Introducing Traffic Server
By The Yahoo Cloud Computing Team
Today, Yahoo is excited to open source Traffic Server software that we rely on extensively. An Apache Incubator project, Traffic Server is an extremely high performance Web proxy-caching server, and has a robust plugin API that allows you to modify and extend its behavior and capabilities.
Traffic Server is fast. It was designed from the start as a multi-threaded event driven server, and thus scales very well on modern multi-core servers. With a quad core 1.86GHz processor, it can do more than 30,000 requests/second for certain traffic patterns. In contrast, some of the other caching proxy servers we've used max out at around 8,000 requests/second using the same hardware.
It's extensible. It has native support for dynamically loading shared objects that can interact with the core engine. Yahoo! has internal plugins that remap URLs; route requests to different services based on cookies; allow caching of oAuth authenticated requests; and modify behaviors based on Cache-Control header extensions. We've replaced the default memory cache with a plugin. It's even possible to write plugins to handle other protocols like FTP, SMTP, SOCKS, RTSP; or to modify the response body. There is documentation for the plugin APIs, and sample plugin code available today.
Traffic Server is serving more than 30 billion Web objects a day across the Yahoo! network, delivering more than 400 terabytes of data per day. It's in use as a proxy or cache (or both) by services like the Yahoo! Front Page, Mail, Sports, Search, News, and Finance. We continue to find new uses for Traffic Server, and it gets more and more ingrained into our infrastructure each day.
At its heart, Traffic Server is a general-purpose implementation that can be used to proxy and cache a variety of workloads, from single site acceleration to CDN deployment and very large ISP proxy caching. It has all the major features you'd expect from such a server, including behavior like cache partitioning. You can dedicate different cache volumes to selected origin servers, allowing you to serve multiple sites from the same cache without worrying about one of them being "pushed" out of the cache by the others.
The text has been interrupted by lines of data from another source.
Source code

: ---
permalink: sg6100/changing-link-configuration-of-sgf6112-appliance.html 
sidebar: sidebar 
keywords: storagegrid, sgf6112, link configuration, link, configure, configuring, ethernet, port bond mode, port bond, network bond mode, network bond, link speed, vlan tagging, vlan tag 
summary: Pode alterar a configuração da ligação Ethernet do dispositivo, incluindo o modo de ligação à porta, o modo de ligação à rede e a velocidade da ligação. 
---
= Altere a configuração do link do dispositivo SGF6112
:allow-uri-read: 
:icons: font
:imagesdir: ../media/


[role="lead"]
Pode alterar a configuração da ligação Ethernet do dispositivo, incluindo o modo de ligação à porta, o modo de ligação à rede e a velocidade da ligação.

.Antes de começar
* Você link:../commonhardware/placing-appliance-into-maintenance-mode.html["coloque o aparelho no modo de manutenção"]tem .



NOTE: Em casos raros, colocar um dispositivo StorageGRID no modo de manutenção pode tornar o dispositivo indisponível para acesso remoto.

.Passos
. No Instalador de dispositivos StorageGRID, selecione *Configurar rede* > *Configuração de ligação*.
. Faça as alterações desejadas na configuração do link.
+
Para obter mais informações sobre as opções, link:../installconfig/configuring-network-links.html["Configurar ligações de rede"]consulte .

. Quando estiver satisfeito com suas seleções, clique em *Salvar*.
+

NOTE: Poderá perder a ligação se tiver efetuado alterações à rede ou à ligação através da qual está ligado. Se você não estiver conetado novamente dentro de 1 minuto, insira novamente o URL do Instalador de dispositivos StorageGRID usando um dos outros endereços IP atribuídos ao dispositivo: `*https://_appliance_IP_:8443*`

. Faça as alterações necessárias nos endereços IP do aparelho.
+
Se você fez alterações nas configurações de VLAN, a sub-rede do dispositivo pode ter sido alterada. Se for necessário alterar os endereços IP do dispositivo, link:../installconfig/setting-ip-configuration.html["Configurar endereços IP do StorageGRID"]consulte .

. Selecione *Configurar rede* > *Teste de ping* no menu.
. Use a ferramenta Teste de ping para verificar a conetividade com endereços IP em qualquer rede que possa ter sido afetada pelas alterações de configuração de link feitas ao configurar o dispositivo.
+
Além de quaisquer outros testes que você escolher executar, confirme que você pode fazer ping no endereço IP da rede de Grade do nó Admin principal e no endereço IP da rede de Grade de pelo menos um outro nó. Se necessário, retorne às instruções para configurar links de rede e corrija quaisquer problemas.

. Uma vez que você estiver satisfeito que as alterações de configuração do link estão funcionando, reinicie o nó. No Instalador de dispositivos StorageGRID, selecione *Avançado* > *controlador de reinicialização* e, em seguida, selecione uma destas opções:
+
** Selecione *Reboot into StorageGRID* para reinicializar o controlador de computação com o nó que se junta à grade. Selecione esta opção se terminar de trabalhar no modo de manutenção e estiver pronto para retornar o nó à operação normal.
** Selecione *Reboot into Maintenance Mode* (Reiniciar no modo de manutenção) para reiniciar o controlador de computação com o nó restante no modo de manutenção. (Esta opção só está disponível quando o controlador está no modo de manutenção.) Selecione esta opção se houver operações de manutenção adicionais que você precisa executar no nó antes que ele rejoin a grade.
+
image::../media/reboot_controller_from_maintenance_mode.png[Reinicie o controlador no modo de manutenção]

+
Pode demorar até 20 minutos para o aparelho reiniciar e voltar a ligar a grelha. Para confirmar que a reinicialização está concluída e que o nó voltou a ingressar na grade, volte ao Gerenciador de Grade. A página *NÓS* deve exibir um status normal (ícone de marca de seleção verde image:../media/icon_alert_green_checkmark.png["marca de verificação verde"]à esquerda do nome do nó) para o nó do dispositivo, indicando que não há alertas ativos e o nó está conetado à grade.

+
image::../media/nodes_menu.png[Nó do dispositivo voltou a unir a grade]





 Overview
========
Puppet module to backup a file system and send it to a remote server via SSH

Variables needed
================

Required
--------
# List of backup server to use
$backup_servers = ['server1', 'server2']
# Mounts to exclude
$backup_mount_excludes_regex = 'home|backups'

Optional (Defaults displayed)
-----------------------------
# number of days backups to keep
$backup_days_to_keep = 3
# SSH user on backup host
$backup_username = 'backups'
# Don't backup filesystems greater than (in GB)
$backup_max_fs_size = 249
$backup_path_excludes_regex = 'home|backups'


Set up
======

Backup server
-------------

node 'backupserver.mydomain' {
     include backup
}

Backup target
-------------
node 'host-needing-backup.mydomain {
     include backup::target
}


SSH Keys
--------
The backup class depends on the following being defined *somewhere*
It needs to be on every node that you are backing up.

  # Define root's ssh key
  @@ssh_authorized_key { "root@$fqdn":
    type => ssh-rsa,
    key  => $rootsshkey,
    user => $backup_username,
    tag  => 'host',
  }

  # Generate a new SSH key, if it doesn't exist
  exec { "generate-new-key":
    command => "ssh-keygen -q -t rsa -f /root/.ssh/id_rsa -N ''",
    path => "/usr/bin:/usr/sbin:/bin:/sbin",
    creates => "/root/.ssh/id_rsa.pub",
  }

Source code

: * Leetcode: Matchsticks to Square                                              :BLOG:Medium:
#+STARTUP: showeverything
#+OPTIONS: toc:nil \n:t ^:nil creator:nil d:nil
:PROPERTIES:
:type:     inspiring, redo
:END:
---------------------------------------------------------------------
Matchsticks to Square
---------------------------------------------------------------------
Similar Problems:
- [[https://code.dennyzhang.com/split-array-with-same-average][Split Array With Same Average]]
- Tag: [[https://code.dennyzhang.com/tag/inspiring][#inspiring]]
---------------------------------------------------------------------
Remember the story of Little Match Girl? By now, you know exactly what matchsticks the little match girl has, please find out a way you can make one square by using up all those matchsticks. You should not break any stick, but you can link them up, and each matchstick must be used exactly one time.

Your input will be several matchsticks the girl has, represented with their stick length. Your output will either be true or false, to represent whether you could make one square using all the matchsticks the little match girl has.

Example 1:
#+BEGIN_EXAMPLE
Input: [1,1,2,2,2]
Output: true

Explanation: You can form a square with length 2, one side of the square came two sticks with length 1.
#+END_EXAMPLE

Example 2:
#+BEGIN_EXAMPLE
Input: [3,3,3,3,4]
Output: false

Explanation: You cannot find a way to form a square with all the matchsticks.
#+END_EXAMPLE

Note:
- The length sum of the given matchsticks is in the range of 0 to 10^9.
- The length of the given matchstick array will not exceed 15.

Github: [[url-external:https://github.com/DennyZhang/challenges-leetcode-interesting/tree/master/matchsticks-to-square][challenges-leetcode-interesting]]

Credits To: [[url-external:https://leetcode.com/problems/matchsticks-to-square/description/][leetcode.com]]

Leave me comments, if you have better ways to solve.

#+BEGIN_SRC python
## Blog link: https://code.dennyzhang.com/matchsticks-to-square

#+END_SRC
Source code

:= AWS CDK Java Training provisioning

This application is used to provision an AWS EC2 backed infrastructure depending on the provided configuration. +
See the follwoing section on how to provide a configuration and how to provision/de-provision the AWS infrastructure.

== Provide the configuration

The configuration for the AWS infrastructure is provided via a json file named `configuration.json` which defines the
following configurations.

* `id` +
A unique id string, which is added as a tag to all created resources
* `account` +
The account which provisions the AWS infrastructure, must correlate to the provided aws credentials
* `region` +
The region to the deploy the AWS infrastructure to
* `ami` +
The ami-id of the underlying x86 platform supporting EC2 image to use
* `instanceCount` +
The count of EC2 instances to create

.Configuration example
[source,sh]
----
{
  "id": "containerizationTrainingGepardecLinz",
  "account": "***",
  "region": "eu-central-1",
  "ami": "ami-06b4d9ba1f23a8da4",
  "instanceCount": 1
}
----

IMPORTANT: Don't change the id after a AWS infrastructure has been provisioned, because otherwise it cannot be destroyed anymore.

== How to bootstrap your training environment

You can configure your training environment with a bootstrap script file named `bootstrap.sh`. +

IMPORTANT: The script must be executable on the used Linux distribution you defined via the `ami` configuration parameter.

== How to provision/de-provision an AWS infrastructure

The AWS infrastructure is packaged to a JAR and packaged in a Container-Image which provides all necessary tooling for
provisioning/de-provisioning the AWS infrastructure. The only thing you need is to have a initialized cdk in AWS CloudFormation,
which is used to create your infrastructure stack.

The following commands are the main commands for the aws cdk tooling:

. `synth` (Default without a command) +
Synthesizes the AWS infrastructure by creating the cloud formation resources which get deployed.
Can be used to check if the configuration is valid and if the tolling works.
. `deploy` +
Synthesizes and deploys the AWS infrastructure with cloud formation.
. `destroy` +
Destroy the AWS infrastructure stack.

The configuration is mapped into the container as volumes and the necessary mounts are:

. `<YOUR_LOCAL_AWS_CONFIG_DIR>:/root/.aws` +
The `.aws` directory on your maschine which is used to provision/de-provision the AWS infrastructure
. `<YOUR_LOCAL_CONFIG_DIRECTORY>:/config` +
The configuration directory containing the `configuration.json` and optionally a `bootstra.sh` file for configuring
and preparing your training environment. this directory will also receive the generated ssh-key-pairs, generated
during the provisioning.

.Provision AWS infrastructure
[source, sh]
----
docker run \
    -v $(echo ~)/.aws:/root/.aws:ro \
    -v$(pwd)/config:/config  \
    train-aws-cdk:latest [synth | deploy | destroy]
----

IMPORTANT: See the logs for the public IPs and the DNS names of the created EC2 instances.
The current version of Traffic Server is the product of literally hundreds of developer-years. It originated in Inktomi as the Inktomi Traffic Server, and was successfully sold commercially for several years. Chuck Neerdaels, one of the co-authors of Harvest, which became the popular open source Squid proxy caching server, has been integral in Traffic Server's history, managing the early development team, and leading the group today. Yahoo! acquired Inktomi in 2003, and has a full time development team working on the server. We plan to continue active development. For example, we are planning to add support for IPv6 and 64bit, and improve its performance when dealing with very large files. We'd love to work with the community on these and other efforts.
Of course, the server is neither perfect nor complete. Internally, Yahoo! uses Squid for some caching use cases where we need more fine-grained cache controls like refresh_patterns, stale-if-error, and stale-while-revalidate. By open sourcing, you the community can help add the features you need more quickly than Yahoo! can by itself. In exchange, the public gets access to a server that Yahoo! has found incredibly useful to speed page downloads and save back-end resources through caching.
As an Apache Incubator project, we hope to graduate to a full Apache top level project. We chose the Apache Software Foundation because of our experience with the Hadoop project; its great infrastructure to support long running projects; and its long history of delivering enterprise class; free software that supports large communities of users and developers alike.
Over the next few weeks, look for more detailed posts on plugins; how to get started with using the code; and more details on the roadmap and how to get involved in the project. In the meantime, grab the source; browse the documentation; send feedback; and help make the project even better.